La transformation du rapport des citoyens et de la société civile avec le pouvoir passerait enfin par la mise en place d’un processus décisionnel plus transversal, s’appuyant de fait sur l’aspiration de la société à participer au fonctionnement des institutions et à la prise de décision. En effet, si des outils participatifs existent déjà pour porter la voix des citoyens et de la société civile au niveau des institutions de l’Etat, leur usage demeure encore limité dû aux contraintes qu’ils imposent, et le pouvoir continue d’être exercé de manière verticale. L’établissement d’un processus décisionnel plus transversal implique donc que le schéma institutionnel centralisé s’ouvre aux représentants de la société civile organisée, à travers une intégration systématique du CESE dans la prise de décision par exemple. Il implique aussi que l’Etat encourage davantage les porteurs d’initiatives locales dans leurs actions, à travers un soutien financier, logistique financier et/ou humain accru. L’Etat pourrait également mieux reconnaître l’engagement citoyen, essentiel à la vie de la Cité, en établissant par exemple un statut du citoyen engagé octroyant des droits spécifiques. Enfin, la puissance publique pourrait faciliter l’intervention citoyenne à travers la mise en place d’outils consultatifs à la fois accessibles à l’ensemble des citoyens et effectivement consultés par les décideurs publics. De tels changements ne se feraient cependant pas sans le développement d’une culture de concertation au sein des institutions de l’Etat.

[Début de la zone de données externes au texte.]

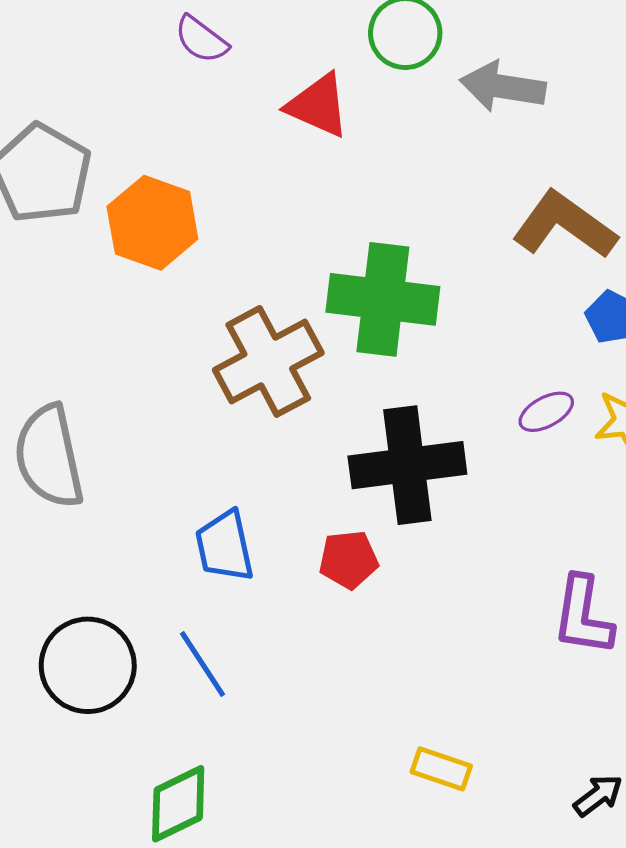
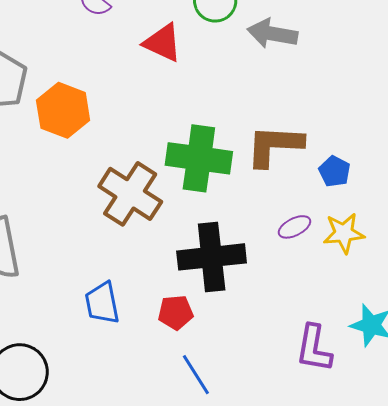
brown L-shape: (564, 225) -> (275, 146), moved, turned -34
brown cross: (268, 361) -> (130, 194), turned -30
blue line: (202, 664) -> (196, 375), moved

La révision constitutionnelle prévue ne contribuera donc à l’établissement d’un « bon gouvernement » que si elle permet à la relation entre gouvernés et gouvernants d’évoluer. Si le projet de révision doit apporter des réformes d’ordre institutionnel, il doit aussi intégrer des mesures qui pourront effectivement rétablir la confiance et promouvoir une culture de la responsabilité au sein de la société et des institutions, et ce à travers un exercice du pouvoir plus transparent et décentralisé et un processus décisionnel plus transversal.